Ośmioro dzieci i jeden kawałek ziemi – sytuacja z góry przegrana dla młodszego rodzeństwa. Michał Drzymała już od najmłodszych lat zmuszony był do pracy w większych majątkach ziemskich. W wieku niespełna 24 lat ożenił się z Józefą Vetteri. Po kilku przeprowadzkach cała rodzina osiadła w Podgradowicach (dzisiejsze Drzymałowo). Młody mężczyzna, jego żona i piątka dzieci pomieszkiwali początkowo u wpływowego Niemca, Richarda Neldnera. Drzymała pracował u niego jako furman rozwożący cegły i piasek.

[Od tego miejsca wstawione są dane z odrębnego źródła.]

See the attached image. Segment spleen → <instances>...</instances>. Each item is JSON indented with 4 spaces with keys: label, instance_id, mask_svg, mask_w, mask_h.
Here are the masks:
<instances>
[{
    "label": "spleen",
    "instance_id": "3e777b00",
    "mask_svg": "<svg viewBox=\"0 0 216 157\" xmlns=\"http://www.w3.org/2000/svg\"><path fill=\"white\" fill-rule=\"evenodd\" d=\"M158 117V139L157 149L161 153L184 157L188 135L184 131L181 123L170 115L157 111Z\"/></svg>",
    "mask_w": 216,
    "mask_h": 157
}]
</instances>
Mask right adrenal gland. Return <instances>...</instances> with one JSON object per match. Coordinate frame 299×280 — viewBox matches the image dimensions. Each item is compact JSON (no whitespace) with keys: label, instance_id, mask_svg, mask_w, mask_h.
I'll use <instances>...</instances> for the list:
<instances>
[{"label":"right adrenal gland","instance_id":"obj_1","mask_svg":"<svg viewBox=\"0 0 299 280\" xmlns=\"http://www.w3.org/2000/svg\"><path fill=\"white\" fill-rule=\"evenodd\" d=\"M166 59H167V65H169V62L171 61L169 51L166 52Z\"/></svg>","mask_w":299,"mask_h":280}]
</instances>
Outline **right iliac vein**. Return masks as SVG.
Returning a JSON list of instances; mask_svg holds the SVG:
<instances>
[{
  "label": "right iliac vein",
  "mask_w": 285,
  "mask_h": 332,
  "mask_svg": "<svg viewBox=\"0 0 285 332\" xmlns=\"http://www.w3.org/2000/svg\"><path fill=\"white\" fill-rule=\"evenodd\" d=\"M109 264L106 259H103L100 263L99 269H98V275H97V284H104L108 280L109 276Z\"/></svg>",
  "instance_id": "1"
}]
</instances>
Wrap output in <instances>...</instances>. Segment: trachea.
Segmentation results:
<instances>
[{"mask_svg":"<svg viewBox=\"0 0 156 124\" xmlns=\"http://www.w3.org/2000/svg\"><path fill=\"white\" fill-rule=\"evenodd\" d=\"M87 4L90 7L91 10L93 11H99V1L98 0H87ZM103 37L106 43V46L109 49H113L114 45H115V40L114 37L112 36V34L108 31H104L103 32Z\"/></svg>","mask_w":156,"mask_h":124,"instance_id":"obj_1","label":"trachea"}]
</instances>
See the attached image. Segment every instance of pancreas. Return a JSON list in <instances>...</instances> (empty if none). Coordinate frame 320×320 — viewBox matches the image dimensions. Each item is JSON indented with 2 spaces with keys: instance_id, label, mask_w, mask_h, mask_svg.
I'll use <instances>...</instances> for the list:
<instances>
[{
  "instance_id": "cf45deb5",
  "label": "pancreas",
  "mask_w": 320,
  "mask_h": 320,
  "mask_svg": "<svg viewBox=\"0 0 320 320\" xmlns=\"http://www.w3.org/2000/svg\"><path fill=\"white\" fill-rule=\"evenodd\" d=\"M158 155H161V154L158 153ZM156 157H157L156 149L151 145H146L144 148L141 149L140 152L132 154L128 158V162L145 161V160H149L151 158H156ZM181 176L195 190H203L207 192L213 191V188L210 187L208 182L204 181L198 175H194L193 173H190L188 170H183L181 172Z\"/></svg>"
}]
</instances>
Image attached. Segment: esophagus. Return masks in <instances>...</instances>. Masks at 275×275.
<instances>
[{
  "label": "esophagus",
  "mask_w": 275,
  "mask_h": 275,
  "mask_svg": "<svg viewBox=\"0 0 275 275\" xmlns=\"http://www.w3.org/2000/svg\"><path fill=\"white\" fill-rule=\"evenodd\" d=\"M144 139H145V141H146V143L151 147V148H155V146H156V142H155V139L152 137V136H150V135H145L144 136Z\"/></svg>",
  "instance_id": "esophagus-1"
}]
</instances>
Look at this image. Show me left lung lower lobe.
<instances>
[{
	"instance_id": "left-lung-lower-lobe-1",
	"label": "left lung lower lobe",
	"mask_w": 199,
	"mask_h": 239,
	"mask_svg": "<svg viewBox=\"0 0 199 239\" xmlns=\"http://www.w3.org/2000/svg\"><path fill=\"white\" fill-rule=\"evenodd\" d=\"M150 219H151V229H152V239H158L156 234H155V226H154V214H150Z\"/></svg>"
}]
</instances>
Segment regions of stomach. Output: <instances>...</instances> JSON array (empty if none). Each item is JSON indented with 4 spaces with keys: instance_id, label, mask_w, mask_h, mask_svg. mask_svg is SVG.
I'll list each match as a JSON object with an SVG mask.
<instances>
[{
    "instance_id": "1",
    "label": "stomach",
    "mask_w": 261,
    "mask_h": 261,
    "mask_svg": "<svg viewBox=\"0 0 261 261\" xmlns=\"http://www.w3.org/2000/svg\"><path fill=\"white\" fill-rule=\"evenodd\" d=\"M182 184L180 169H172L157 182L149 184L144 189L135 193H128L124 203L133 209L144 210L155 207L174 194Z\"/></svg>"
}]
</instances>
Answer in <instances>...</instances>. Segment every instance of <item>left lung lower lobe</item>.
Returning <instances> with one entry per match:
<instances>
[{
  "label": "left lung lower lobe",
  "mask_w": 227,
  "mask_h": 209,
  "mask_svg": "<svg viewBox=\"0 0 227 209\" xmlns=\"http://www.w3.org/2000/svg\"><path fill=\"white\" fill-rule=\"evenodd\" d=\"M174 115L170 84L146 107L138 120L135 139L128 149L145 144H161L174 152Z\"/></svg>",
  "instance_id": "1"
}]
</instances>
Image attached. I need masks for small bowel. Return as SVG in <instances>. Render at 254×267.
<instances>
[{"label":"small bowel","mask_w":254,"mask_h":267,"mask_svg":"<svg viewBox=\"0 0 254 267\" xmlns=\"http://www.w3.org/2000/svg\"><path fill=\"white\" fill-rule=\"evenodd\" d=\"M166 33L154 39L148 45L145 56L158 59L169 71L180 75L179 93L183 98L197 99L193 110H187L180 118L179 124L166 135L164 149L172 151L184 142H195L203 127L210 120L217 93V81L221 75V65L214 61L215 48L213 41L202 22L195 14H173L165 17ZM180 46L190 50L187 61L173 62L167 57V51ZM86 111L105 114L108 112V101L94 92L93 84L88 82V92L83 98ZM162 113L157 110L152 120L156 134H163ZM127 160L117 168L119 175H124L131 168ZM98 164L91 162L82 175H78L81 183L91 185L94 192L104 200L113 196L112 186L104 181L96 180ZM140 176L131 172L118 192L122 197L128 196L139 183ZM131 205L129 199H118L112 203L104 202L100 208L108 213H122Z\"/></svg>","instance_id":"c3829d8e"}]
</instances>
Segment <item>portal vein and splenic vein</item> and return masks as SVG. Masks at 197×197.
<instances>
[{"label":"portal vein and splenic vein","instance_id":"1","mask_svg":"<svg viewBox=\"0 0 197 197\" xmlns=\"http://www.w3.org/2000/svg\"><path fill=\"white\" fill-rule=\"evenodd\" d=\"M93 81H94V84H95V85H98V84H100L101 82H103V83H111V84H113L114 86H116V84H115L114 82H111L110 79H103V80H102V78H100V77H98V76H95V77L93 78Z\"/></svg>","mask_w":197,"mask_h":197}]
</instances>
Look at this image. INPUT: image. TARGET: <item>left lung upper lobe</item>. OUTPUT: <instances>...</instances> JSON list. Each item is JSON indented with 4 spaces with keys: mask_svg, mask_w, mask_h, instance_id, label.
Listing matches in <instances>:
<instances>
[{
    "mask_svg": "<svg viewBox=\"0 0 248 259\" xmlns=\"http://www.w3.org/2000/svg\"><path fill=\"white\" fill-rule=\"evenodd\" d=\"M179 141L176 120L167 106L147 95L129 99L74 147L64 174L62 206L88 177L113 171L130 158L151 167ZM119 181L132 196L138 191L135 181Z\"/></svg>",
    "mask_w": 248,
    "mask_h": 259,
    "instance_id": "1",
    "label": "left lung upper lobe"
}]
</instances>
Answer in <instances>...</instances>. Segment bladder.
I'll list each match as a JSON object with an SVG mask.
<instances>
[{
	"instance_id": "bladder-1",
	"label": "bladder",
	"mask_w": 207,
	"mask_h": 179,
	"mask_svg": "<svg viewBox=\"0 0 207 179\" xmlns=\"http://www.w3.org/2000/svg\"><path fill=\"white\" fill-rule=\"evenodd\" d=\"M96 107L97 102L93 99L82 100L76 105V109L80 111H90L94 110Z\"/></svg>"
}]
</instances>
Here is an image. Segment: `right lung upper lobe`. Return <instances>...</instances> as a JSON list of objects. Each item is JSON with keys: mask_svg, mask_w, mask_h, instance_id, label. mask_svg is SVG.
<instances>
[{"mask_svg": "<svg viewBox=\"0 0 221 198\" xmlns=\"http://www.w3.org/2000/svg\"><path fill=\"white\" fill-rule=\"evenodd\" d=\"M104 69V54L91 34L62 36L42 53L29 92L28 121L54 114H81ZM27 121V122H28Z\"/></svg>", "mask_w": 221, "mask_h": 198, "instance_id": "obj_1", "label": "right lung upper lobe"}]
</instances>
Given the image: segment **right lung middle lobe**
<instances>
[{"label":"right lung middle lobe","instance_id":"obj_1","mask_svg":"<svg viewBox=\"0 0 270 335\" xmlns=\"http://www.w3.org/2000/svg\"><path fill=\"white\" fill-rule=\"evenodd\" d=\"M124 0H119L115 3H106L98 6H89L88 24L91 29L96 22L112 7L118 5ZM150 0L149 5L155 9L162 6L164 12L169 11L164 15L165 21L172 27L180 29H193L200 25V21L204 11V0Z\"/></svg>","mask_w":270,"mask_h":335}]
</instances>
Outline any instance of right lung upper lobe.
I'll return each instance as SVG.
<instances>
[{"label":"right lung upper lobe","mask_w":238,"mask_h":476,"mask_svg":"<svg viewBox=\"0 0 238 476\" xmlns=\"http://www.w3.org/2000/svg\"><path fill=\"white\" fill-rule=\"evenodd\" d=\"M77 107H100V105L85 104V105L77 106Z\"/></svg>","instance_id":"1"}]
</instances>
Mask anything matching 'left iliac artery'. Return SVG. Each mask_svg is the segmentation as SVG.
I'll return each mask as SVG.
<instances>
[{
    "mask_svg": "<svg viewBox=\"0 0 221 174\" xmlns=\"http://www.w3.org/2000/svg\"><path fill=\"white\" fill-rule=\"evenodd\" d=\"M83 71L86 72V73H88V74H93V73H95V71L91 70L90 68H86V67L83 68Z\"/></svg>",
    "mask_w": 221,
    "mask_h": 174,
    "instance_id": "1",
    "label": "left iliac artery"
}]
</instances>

Wkrótce Neldner odsprzedał mu kawałek ziemi o wielkości około 1,8 ha.
Michał na wykupionej działce chciał wybudować dom dla siebie i swojej rodziny. I nie byłoby żadnego problemu, gdyby nie… pruska ustawa o osadnictwie z 1904 roku. Zabraniała ona stawiania nowych nieruchomości bez uzyskania administracyjnej zgody. Wobec Polaków sprawa była prosta. Otrzymanie pozwolenia na budowę domu graniczyło z cudem. Co więcej, inne zabudowania również były problematyczne. Przekonała się o tym rodzina, której problemy z prawem zaczęły się od… pieca w pomieszczeniu gospodarczym. Chlew, który Drzymała nabył razem z ziemią, służył bowiem przez pewien czas jako mieszkanie. A dodatkowe źródło ogrzewania stało się pretekstem do regularnych kontroli ze strony urzędników.
Sprawą Polaka, który nie dość, że nie otrzymał pozwolenia na wybudowanie własnych czterech kątów, to jeszcze miał problemy prawne z powodu pieca, zainteresowali się sąsiedzi. Temat był wówczas niezwykle emocjonujący, niezależnie od narodowości. I to właśnie znajomi Niemcy wspomnieli mu o zarekwirowanym wozie cyrkowym, a także pożyczyli pieniądze na jego zakup.
Czytaj też: Śląski celibat dla nauczycielek
(Nie)ruchomość
Pojazd kosztował 350 marek i już od samego początku był w opłakanym stanie technicznym. Nie zniechęciło to Drzymały. Nie powstrzymał go również brak możliwości transportu. Wóz zakupiony w 1904 roku przez mężczyznę ciągnęły najpierw konie jego przyjaciela, później Niemcy z okolicznego browaru. W nocy, za Rakoniewicami, stała się tragedia. Tylne koło pojazdu utknęło na przejeździe kolejowym i nie dało się go wyciągnąć. Jednak i z tym problemem Polak sobie poradził. Na pomoc przyszedł mu mieszkający nieopodal właściciel krów, które pociągnęły wóz już na podwórko Drzymały.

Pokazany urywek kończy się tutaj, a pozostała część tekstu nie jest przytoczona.